The data from this study have been made publicly available through the Human Cell Atlas initiative, allowing researchers worldwide to explore the molecular signatures of aging breast tissue and compare them with cancer datasets. The team hopes this resource will improve early detection strategies and inform prevention efforts, particularly for women at higher risk due to age or family history.

Experts not involved in the study noted that while the atlas provides an unprecedented view of healthy breast aging, further research is needed to determine how these changes interact with genetic risks, such as BRCA mutations, or lifestyle factors like obesity and alcohol consumption.

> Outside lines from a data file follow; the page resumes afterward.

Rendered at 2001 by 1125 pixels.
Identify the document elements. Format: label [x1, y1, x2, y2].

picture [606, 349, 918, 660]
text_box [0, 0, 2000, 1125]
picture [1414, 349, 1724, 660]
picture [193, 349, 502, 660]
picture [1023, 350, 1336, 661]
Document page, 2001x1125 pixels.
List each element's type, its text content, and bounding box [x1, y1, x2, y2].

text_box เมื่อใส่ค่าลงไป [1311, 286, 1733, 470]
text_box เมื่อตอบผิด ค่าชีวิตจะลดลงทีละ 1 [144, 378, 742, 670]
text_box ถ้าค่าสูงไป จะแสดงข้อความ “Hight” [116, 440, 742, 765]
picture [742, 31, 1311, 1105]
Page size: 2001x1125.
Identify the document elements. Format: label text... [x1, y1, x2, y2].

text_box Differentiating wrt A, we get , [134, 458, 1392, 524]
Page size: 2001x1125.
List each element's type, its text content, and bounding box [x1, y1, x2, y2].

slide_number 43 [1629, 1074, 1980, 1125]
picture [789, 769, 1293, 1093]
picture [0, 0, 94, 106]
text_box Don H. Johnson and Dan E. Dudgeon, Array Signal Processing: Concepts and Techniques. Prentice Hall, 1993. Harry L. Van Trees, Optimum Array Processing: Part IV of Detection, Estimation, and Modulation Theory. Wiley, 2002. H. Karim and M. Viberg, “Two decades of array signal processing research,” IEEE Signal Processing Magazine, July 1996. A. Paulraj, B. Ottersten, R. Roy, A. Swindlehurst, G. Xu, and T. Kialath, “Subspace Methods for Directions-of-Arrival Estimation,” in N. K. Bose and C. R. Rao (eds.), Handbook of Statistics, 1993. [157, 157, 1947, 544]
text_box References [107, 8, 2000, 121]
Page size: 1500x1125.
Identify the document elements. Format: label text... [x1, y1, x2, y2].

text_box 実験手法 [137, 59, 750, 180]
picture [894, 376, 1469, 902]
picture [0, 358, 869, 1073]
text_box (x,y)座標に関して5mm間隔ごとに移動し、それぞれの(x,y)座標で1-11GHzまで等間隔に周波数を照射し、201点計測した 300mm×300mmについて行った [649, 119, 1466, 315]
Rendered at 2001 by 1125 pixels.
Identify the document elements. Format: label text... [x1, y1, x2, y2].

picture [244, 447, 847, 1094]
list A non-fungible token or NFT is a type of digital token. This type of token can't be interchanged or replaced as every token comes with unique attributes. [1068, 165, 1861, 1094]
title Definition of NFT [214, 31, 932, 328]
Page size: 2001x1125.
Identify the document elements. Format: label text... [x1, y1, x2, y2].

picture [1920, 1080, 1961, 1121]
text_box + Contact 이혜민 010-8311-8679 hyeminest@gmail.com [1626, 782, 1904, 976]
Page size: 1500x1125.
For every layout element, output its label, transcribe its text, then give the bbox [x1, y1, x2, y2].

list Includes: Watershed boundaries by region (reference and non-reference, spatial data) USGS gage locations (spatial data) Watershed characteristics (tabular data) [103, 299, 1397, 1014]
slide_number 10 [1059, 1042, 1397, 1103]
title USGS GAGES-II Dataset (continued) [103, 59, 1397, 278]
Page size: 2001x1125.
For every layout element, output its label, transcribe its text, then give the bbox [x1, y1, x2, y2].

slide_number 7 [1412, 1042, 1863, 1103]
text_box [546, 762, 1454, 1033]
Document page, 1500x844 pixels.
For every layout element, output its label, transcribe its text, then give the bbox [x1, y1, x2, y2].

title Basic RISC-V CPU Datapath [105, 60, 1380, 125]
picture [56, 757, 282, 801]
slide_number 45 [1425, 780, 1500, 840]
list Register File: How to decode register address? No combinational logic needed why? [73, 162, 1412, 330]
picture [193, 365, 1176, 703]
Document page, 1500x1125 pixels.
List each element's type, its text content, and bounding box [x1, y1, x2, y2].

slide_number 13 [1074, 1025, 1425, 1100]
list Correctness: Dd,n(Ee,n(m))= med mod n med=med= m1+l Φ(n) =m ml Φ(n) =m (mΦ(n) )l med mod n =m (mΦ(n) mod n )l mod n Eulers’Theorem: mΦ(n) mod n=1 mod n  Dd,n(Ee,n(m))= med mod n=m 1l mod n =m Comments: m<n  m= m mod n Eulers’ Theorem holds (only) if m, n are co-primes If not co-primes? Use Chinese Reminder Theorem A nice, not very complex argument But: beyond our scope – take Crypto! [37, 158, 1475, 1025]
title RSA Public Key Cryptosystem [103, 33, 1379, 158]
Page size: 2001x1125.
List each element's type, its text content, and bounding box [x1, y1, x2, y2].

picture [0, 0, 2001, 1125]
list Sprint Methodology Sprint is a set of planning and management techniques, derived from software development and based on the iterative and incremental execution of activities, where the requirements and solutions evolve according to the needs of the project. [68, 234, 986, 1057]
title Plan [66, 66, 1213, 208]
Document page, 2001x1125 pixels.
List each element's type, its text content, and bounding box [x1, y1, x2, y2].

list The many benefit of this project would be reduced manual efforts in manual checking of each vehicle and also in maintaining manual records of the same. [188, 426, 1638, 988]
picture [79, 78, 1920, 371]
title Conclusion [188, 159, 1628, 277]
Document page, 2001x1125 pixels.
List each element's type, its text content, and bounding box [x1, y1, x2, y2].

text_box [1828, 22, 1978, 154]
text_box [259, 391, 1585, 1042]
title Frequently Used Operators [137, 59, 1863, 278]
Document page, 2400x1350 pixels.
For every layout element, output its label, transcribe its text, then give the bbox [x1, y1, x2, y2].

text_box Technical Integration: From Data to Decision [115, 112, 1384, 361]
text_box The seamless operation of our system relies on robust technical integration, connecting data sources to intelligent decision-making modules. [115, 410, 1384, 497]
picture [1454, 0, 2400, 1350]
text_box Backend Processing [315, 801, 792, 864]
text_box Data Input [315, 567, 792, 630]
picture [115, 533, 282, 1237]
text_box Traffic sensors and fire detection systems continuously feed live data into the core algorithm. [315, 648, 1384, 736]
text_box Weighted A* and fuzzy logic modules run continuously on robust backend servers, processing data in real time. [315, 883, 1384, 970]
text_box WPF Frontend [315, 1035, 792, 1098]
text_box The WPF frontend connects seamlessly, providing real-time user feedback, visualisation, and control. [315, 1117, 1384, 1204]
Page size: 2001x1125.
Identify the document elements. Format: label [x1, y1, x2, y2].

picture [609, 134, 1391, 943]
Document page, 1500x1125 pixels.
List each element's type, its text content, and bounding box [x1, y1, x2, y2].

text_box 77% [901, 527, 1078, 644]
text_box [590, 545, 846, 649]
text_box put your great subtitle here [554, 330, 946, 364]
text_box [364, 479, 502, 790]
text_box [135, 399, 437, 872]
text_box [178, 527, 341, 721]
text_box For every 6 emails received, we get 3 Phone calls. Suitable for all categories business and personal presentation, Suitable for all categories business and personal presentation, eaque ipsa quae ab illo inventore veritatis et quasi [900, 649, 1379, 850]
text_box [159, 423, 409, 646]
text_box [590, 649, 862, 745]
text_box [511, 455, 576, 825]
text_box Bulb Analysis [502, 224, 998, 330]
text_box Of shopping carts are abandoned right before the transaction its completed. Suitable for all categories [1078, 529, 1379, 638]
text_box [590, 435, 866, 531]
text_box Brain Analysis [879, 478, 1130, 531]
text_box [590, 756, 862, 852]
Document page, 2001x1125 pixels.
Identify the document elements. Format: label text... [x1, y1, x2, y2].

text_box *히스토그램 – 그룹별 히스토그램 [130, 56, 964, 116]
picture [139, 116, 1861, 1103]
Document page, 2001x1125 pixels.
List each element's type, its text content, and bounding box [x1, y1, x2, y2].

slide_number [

“What we have is a foundational resource,” said Dr. Ana Soto, professor of integrative biology at Tufts University School of Medicine, who studies tissue organization and cancer. “Now we can ask: if we know what normal aging looks like at the single-cell level, can we detect deviations earlier — before a tumor forms?”

The researchers plan to extend the atlas to include tissue from women with known precancerous lesions and those undergoing risk-reducing surgeries, aiming to pinpoint the exact transitions from normal aging to early malignancy. Long-term, such maps could guide interventions designed to maintain a youthful, resistant tissue microenvironment.

For now, the study reinforces the importance of considering tissue aging not just as a passive backdrop to cancer, but as an active participant in shaping risk. As breast cancer remains the most commonly diagnosed cancer in women worldwide, understanding how the healthy breast evolves over time may open new pathways for prevention — especially in the growing population of postmenopausal women.